Tin Roof Ice Cream
My grandsons were asking my daughter for stories about her childhood and she told them about the box freezer her grandparents kept in their basement filled with ice cream. Wide eyed, they wanted to know what her favorite flavor was. She told them Tin Roof Sundae. Despite it’s popular surge in the early 80’s, Tin Roof Sundae has since declined both in popularity and availability, but when the boys heard it was made with peanuts, chocolate sauce and vanilla ice cream they knew they had to try it. Fortunately for them, when they looked it up online, My daughter discovered a link to David Lebovitz’s Tin Roof Ice Cream, and realized it was in the book, The Perfect Scoop, I’d already given to them. They made it the next day and it became an instant favorite.
At the time of writing his book, David was unable to find the original source of Tin Roof Ice Cream. Fortunately for you, the answer has now been shared on Wiki – Here is what we found:
There are several probabilities of the origins of the Tin Roof Sundae. Laws were passed in the US Midwest prohibiting the selling of Soda water on Sunday. Area soda fountains got around this law by offering the Ice Cream Sundae as an alternative to Soda. Ice Cream topped with syrup with no soda added was not breaking the law.
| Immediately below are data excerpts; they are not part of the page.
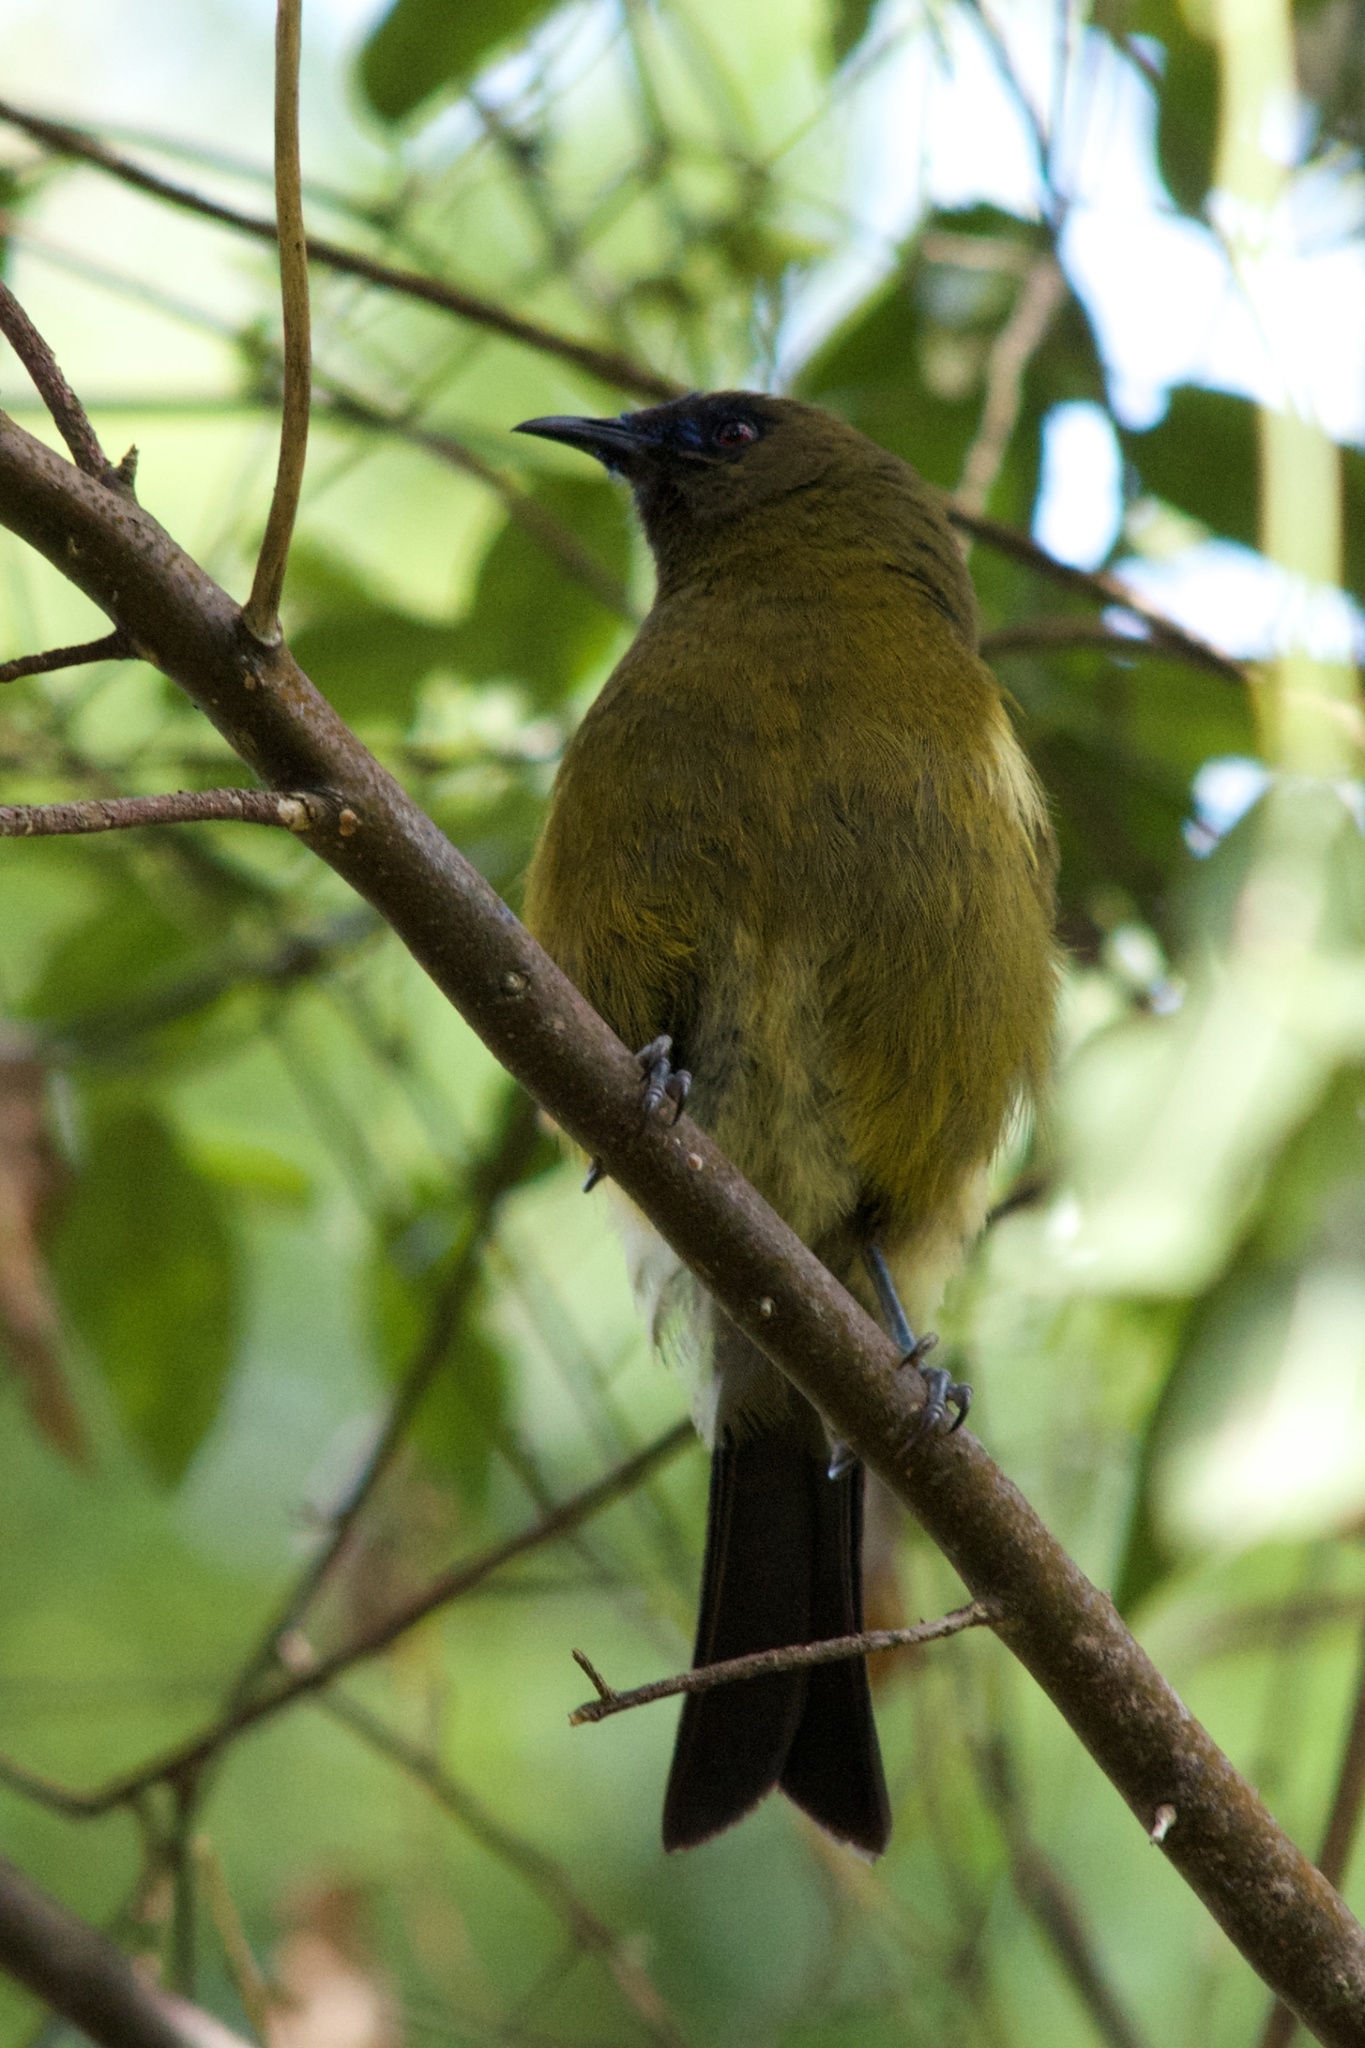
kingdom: Animalia
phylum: Chordata
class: Aves
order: Passeriformes
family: Meliphagidae
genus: Anthornis
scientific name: Anthornis melanura
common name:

The Tin roof sundae was a version of the Cherry sundae sold by Chester Platt in 1893. Platt’s soda fountain in Ithaca New York was popular at the time and several area fountains added various toppings. Chocolate syrup and peanuts made up the “TIN ROOF” topping based on the original sound of the peanuts being removed from the cans in which they were sold, like the sound of rain on a tin roof. – wiki.answers.comPrint
Tin Roof Ice Cream
3/4 cup whole milk
3/4 cup sugar
Pinch of salt
1 1/2 cups heavy cream
1/2 Vanilla Bean, split lengthwise
4 large egg yolks
1/4 Rain’s Choice pure Vanilla Extract
3/4 cup Chocolate-Covered Peanuts
Warm the milk, sugar, salt and 1/2 cup of the cream in a medium saucepan. With a sharp paring knife, scrape the flavorful seeds from the vanilla bean and add them, along with the pod, to the hot milk mixture, Cover, remove from the heat, and let steep at room temperature for 30 minutes.
Rewarm the vanilla-infused mixture. Pour the remaining 1 cup cream into a large bowl and set a mesh strainer on top. In a separate medium bowl, whisk together the egg yolks. Slowly pour the warm mixture into the egg yolk, whisking constantly, then scrape the warmed egg yolks back into the saucepan.
Stir the mixture constantly over medium hear with a heatproof spatula, scrapping the bottom as you stir, until the mixture thickens and coats the spatula. Pour the custard through the strainer and stir it into the cream to cool. Remove the vanilla bean, wipe it clean of any egg bits, and add it back to the custard. Stir in the vanilla and stir until cool over an ice bath. Chill thoroughly in the refrigerator.
When ready to churn the ice cream, remove the vanilla bean (it can be rinsed and reused). Freeze the ice cream in your ice cream maker according to the manufacturer’s instructions. While the ice cream is freezing, chop the peanuts into bite-sized pieces.
Fold the peanut pieces into the frozen ice cream as you remove it from the machine, and layer it with Fudge Ripple.
1/2 cup sugar
1/3 cup light corn syrup
1/2 cup water
6 tablespoons unsweetened Dutch-process cocoa powder
1/2 teaspoon Rain’s Choice pure Vanilla Extract
Whisk together the sugar, corn syrup, water, and cocoa powder in a medium saucepan. Heat over medium heat, whisking constantly, until the mixture begins to bubble at the edges.
Continue to whisk until it just comes to a low boil. Cook for 1 minute, whisking frequently. Remove from the heat, stir in the vanilla, and let cool. Chill in the refrigerator before using.
4 ounces semisweet or bittersweet chocolate, chopped
1 cup roasted, unsalted peanuts
Put the pieces of chocolate in an absolutely dry heatproof bowl. Set the bowl over a saucepan of simmering water to melt the chocolate, stirring until smooth. In the meantime, stretch a piece of plastic wrap over a dinner plate.
Once the chocolate is melted, remove it from the heat and stir in the peanuts, coating them with the chocolate, Spread the mixture on the plastic-lined plate and chill.
Mixing them in: Use a chef’s knife to chop the chocolate-covered block of peanuts into bite-sized pieces, then mix them into 1 quart of ice cream as you remove it from the machine.
Storage: Chocolate-Covered Peanuts can be stored for several months in an airtight container, refrigerated or at room temperature.
Variation: You can substitute Salt-Roasted Peanuts or Praline Peanuts for the roasted peanuts in this recipe.